# Electricuting thingies



## Withered Soul (Apr 13, 2003)

Has anyone actually used one of those electric shock things? You strap it to a certain part of your body and it'll give you tiny electric shocks to work the muscles.
I'm thinking of getting one for £5 but I need some convincing first.


----------



## Jill666 (Apr 13, 2003)

My personal feeling as a heath care professional, is that any electric current to stimulate anything, used regularly at any dose could in the long term be detrimental to the nerves. I truly don't know the exact cause & effect here, so this is my opinion. Whether it would actually cause neuropathy I have no idea. Just that my first (and second and third) thought is don't use this.

Nothing worth having comes easy; no pain, no gain; easy come easy go... pick your cliche.

Diet, rest and sweat dude! 

It would be interesting to know more about the device (I have seen the commercials) but I doubt my opinion would change at all.


----------



## tunetigress (Apr 13, 2003)

I agree with Jill.  

Save your money, keep life simple, and stick to natural means.  As one dealing with neurological damage from chemical exposure, I can assure you that it is not worth the chance of risking long-term damage to your body just so you can save time or effort. 

Clean air, real food, adequate rest, and lots of water, along with some great training ought to put you in great shape without resorting to artificial means.  

You can't fool Mother Nature!  

:soapbox:


----------



## Yari (Apr 14, 2003)

> _Originally posted by Withered Soul _
> *
> I'm thinking of getting one for £5 but I need some convincing first. *



Well, dont. They dont work.
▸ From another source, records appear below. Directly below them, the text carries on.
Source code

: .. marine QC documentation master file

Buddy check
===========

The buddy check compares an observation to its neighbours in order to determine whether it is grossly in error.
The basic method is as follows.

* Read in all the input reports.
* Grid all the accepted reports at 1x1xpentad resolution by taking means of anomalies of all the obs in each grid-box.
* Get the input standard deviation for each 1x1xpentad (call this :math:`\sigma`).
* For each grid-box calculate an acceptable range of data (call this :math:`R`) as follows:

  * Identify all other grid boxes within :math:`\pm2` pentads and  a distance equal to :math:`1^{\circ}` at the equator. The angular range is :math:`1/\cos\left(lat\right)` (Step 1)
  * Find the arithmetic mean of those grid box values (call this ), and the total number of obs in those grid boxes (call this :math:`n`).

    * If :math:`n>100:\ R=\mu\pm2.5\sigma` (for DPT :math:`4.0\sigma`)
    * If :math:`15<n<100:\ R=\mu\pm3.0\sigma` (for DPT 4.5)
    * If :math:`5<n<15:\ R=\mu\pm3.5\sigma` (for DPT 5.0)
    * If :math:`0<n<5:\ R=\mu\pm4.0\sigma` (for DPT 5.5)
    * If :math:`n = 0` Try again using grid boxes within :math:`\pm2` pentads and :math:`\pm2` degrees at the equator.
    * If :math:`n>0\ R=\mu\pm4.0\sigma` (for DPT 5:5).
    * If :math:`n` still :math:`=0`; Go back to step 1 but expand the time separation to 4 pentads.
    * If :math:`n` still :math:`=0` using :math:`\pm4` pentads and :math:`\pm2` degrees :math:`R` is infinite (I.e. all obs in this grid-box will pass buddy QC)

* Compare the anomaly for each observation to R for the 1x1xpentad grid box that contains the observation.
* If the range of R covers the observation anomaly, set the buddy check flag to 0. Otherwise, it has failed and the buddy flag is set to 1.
THe muscle gets contracted, but there is no energy in it, so the muscle (and you) will not benifite from it.

It's true that too benefite from it you have to work for it.

/Yari


----------



## phlaw (Apr 14, 2003)

EMS (Electro Muscle Stimulation) does work well for rehad, I used it on a lower back injury and it worked really well.

I do agree however, I don't think I would recommend for long-term use.


----------



## Cryozombie (Apr 15, 2003)

I got a ab shocker for free when I purchsed my Running machine.  Its fun to shock yourself with, but I dont think it works you out.


----------



## Withered Soul (Apr 15, 2003)

> _Originally posted by Technopunk _
> *Its fun to shock yourself with, but I dont think it works you out. *



*Bzzt* Heh, heh, heh *Bzzt* Heh, heh, heh *Bzzt* :rofl: 

Thanks for all your replies, I'm now sticking to my usual program.


----------